- _Text for analysis_:
----------------
# Ernst equation

In an oriented space-time with a time-like Killing vector field $X$, the twist $1$-form $\tau$ is defined by

\begin{equation*} * \tau = \xi \bigwedge d \xi \end{equation*}

where $\xi = X _ { a } d x ^ { a }$. It is always closed in vacuum solutions to the Einstein gravitational equations; that is, when the Ricci tensor $R _ { ab }$ vanishes.

In such space-times, one can write (locally) $\tau = d \psi$, where $\psi$ is constant along $X$. The Ernst potential is the complex quantity $\mathcal{E} = f + i \psi$, where $f = X _ { a } X ^ { a }$ and $i = \sqrt { - 1 }$. It is used in a number of different ways in finding explicit solutions to Einstein's equations (cf. also Einstein equations; [a8] provides a wide-ranging introduction to the most of the original work on this subject).

One use is in the generation of new solutions with one Killing vector from a known one. The idea here is to use $\cal E$ and the metric $h$ on the quotient space by the Killing vector action as dependent variables (both are functions of three variables). The vacuum equations for the space-time metric can then be derived from the action

\begin{equation*} \int \left( R _ { h} + \frac { 1 } { 2 } f ^ { - 2 } h ^ { \alpha \beta } \partial _ { \alpha } \mathcal{E}\partial _ { \beta } \overline { \mathcal{E} } \right) d \mu _ { h}, \end{equation*}

where $R_{h}$ and $d \mu _ { h }$ are the scalar curvature and the volume element of the $3$-metric $h$. There is a straightforward extension to the Einstein–Maxwell equations.
----------------
- _Required work_:
**1)** Answer each question from the Ernst equation text.
(a) Under what condition is the twist 1-form always closed?
(b) Which two quantities serve as dependent variables when generating new solutions with one Killing vector?
(c) Which reference gives a wide-ranging introduction to most of the original work on the subject?
**2)** List every quantity in the Ernst equation text that is given both a name in words and a symbol, with its symbol.
Answer these using only the Ernst equation text.

- _Provided data_:
----------------
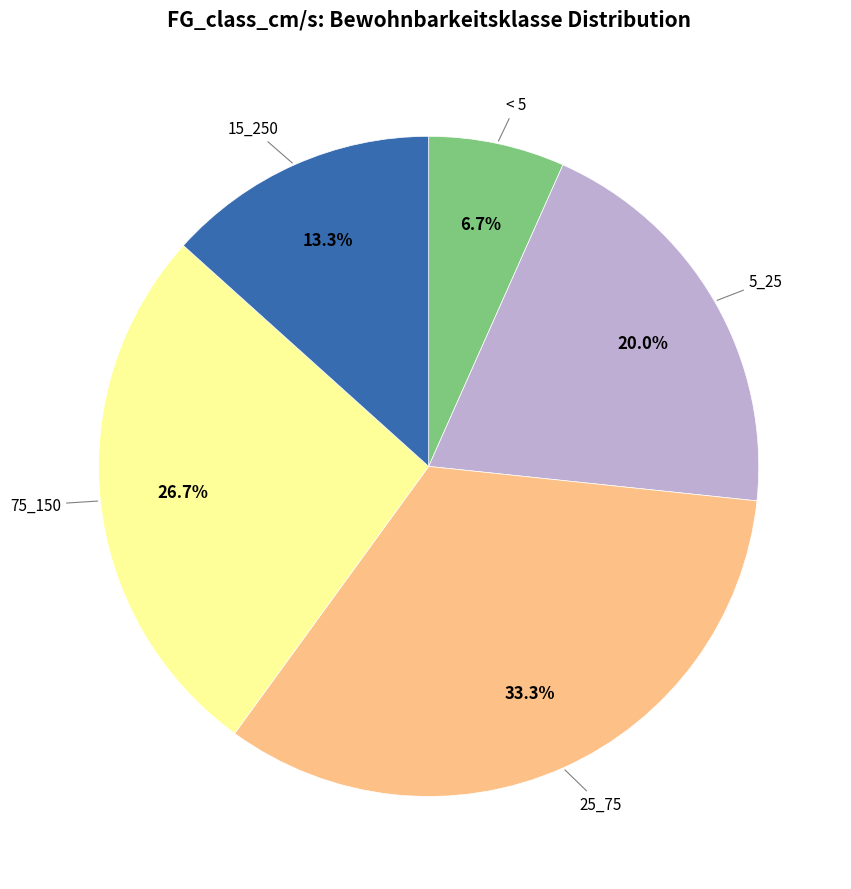

Which category has the smallest portion of the pie?

< 5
----------------
- _Solutions to the tasks_:
**1)**
(a) In vacuum solutions to the Einstein gravitational equations, when the Ricci tensor vanishes.
(b) The Ernst potential and the metric h on the quotient space by the Killing vector action.
(c) [a8].

**2)**
- time-like Killing vector field, X
- twist 1-form, τ
- Ricci tensor, R_ab
- Ernst potential, 𝓔
- metric on the quotient space by the Killing vector action, h
- scalar curvature of the 3-metric h, R_h
- volume element of the 3-metric h, dμ_h